** Extract **
Falling prices for processors again took their toll as Intel Corp. (Nasdaq: INTC) missed Wall Street's earnings estimates for the second straight quarter.

In third quarter results results after market close Tuesday, Intel reported net income of $1.9 billion, or 55 cents per share, not counting acquisition costs. First Call's survey of 23 analysts predicted a profit of 57 cents per share for the September quarter.

The company also missed analyst forecasts in the second quarter.

Third quarter revenue rose 9 percent year-over-year and sequentially, to $7.3 billion, within range of analyst expectations and slightly higher than the company's own expectations. Excluding revenue from acquired companies, Intel's sales increased 7 percent.

Intel expected gross margin to rise slightly in the third quarter, but falling chip prices caused margins to fall instead, company executives said during a conference call with analysts. Average selling prices for chips have been falling since last year, although the decline slowed "considerably" in the third quarter, said Paul Otellini, general manager of the Intel Architecture Business Group.

The company also underestimated the impact of delaying the introduction of faster chips based on smaller 0.18 micron line widths. Intel also saw increased costs for new fabs based on 0.18 micron.

Those delays, executives said, will benefit Intel in the December quarter because because 0.18 micron chips turned out to have per-unit manufacturing costs than expected. "We think we have a better cost story and a better product story going into the fourth quarter than going into the third quarter," Intel CFO Andy Bryant said.

Recent setbacks with new chipsets will not hurt shipments of 0.18 micron chips, because Intel already has compatible chipsets for those processors, Otellini said.

Gross margin will be a couple of points higher in the fourth quarter, Bryant said. The chipmaker predicted "seasonally strong" fourth quarter sales. Revenue will be higher sequentially in the fourth, Intel said.

** What to work on **
Extend the report on Intel's third-quarter earnings with a few more paragraphs that pick up after its last sentence. The items that come next are separate material and have no connection to the Intel earnings report.

** Data supplied **
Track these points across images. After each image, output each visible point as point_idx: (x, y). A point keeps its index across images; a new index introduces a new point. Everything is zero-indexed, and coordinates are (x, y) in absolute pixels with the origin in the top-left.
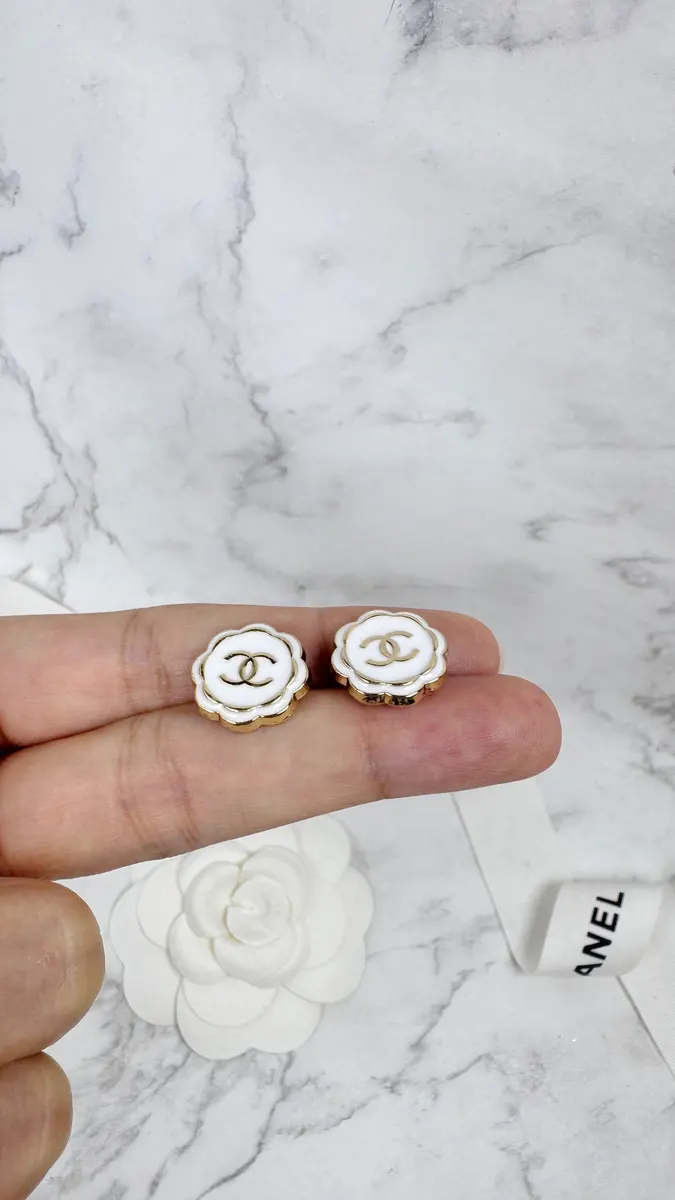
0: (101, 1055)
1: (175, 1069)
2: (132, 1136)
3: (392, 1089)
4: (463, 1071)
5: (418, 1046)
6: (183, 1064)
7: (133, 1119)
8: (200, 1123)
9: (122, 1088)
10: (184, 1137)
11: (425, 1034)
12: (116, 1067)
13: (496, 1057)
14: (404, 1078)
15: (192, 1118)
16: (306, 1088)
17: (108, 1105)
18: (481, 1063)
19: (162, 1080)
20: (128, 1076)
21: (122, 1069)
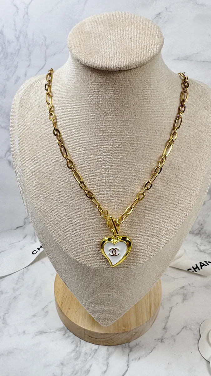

** Final answer **
Although executives said the full effects of Taiwan's recent earthquake aren't known yet, customers haven't asked Intel to do anything differently because of the quake, Otellini said. "At this point, we believe our supply of materials from Taiwan-based manufacturers has not been impacted," he said.

Intel saw market share gains in the third quarter, executives said. Pentium III chips are now the highest shipping processors for PCs, they added.

Fourth quarter expenses will be 9 to 12 percent higher than the third, because of increased advertising and marketing during the holiday season, Intel said. Research and development costs are expected to be about $3.1 billion, a slight increase from previous indications of $3 billion because of R&D spending at recently acquired companies. At $3.3 billion, capital spending will also be higher than previously forecast, Intel said, because of the acquisitions and the earlier-than-expected ramp of the Intel Online Services web-hosting business.

Intel recorded acquisition-related expenses of $333 million in the third quarter for writing off in-process R&D and $121 million to for writing down goodwill and other intangibles. Including those costs related to recently purchased companies such as Level One, Dialogic, Intel's profit shrank to $1.5 billion, down 6 percent year-over-year and down 17 percent from the second quarter. Previously, Intel recorded goodwill amortization in cost of sales.

Intel spent $911 million to buy back 12.8 million shares during the third quarter.